Iran: Revolte nach dem Tod von Jina Mahsa Amini – EU-Sanktionen gegen Mullah-Regime bislang wirkungslos
Das Mullah-Regime schlägt die Proteste mit der Raserei eines verwundeten Tieres nieder. Und das brutale Vorgehen gegen Demonstrationen beginnt Wirkung zu zeigen. Längst gehen weit weniger Menschen auf die Straßen. Zwei junge Demonstranten wurden nach Schauprozessen wegen „Kriegsführung gegen Gott“ öffentlich hingerichtet, zahlreichen anderen, teilweise Minderjährigen, droht ebenfalls die Todesstrafe.
Das hat die EU zum Anlass genommen, um die Daumenschrauben nochmal anzuziehen und gegen 20 Mitglieder der Führungsebene Sanktionen zu erlassen. Der EU-Außenbeauftragte Josep Borrell bezeichnete die Maßnahmen als ein „sehr, sehr hartes Paket von Sanktionen“. Schon vor der aktuellen Protestbewegung hatte der Westen Iran mit zahlreichen Sanktionen belegt, insbesondere mit Blick auf das iranische Atomprogramm. Seit dem Tod von Amini sind weitere Sanktionspakete erlassen worden.

■ ■ ■ ■

> _AUFGABEN_
1. Gegen wie viele Mitglieder der iranischen Führungsebene hat die EU laut dem Text über die Proteste in Iran Sanktionen erlassen?
2. Setzen Sie den Text über die Proteste in Iran im Anschluss an seinen letzten Satz fort.

> _VORLIEGENDE DATEN_
■ ■ ■ ■

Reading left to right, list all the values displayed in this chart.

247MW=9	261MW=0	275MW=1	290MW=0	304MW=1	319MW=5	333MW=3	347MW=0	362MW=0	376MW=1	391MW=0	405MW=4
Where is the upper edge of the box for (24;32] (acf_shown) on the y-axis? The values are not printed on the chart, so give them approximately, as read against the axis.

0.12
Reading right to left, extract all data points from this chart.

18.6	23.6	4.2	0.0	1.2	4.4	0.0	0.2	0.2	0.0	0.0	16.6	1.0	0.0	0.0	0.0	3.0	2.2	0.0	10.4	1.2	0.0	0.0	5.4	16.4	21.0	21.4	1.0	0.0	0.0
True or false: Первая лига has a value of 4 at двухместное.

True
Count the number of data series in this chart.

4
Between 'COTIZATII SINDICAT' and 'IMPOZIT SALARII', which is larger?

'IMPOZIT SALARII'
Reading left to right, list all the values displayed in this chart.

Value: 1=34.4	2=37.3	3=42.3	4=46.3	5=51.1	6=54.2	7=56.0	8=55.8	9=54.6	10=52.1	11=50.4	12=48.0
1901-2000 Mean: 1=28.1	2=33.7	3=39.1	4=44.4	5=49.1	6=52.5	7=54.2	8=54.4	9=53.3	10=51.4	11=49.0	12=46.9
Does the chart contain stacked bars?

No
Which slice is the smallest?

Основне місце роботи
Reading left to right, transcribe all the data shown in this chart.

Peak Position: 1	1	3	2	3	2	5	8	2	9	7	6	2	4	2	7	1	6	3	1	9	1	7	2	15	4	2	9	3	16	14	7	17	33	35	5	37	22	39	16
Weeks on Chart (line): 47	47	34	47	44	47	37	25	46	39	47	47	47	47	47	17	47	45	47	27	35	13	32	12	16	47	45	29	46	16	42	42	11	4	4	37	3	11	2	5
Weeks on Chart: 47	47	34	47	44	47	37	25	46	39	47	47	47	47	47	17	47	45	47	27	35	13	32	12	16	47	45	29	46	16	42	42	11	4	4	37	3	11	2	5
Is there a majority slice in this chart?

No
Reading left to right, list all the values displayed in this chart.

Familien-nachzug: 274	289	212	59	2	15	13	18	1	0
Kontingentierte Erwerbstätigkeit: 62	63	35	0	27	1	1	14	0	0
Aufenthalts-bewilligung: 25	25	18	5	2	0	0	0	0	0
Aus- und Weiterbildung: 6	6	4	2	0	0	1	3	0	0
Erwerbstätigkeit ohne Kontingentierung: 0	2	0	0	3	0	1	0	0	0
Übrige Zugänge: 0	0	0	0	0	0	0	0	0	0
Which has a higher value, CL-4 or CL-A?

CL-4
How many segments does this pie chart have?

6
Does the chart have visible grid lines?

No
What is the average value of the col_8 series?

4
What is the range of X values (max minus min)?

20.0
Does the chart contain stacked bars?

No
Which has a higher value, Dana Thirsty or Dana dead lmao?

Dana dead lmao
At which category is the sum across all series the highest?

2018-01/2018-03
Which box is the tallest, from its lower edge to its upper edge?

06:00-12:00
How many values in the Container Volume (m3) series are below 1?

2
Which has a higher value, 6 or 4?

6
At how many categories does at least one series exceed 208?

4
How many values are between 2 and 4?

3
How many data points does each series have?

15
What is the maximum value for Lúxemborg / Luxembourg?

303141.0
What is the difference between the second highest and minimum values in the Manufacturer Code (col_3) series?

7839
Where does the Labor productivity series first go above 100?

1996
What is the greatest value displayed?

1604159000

■ ■ ■ ■

> _LÖSUNGEN_
1. Gegen 20 Mitglieder der Führungsebene.

2.
Zur Wahrheit gehört jedoch auch, dass die EU-Strafmaßnahmen gegen Iran bislang wirkungslos scheinen. Eine weitere Verschärfung von Wirtschafts- und Finanzsanktionen sieht Grünen-Politikerin Neumann jedoch kritisch: „Noch mehr wirtschaftliche Sanktionen treffen vor allem die Menschen, die gerade auf der Straße sind.“ Aber was dann? „Viel mehr Akteure der Revolutionsgarden auf die Sanktionsliste setzen. Aber vor allem: die Rhetorik nochmal verstärken, ein Ende der Exekutionen fordern und dem, was da im Land passiert, unsere Aufmerksamkeit widmen“, fordert die 38-Jährige. In ihrem Instagram-Kanal bekommt die Friedens- und Konfliktforscherin für ihr Engagement für Iran viel Zuspruch. Menschen kommentieren ihre Posts mit Aussagen wie: „Du sprichst wie wir“ und „Sei unsere Stimme“. Die Resonanz zeige, wie sehr die Menschen sich nach der Aufmerksamkeit des Westens sehnten, sagt Neumann.
Europas Fokus ist auf Ukraine gerichtet – doch die Menschen in Iran brauchen die Aufmerksamkeit ebenso
Ebenfalls zur Wahrheit gehört aber, dass Europa momentan eigene Sorgen hat. Neumann: „Der Fokus ist ganz klar Russlands Krieg in der Ukraine. Natürlich gibt es Menschen innerhalb der EU, die sich mit der aktuellen Situation im Iran befassen. Aber es hat gedauert, bis die EU-Institutionen aufgewacht sind und verstanden haben, dass da auch etwas ganz Wichtiges passiert, dass wir uns da nicht raus- oder zurückhalten können.“ Angesichts dessen klingt die Forderung, hinzuschauen, nicht mehr nur nach Symbolpolitik. „Die Menschen in Iran, auf den Straßen, sagen: Wenn ihr wegguckt, bringen sie uns um“, sagt dazu Neumann. Daher setzt sie auch auf den Schulterschluss zwischen Europäischer Union und den Vereinten Nationen.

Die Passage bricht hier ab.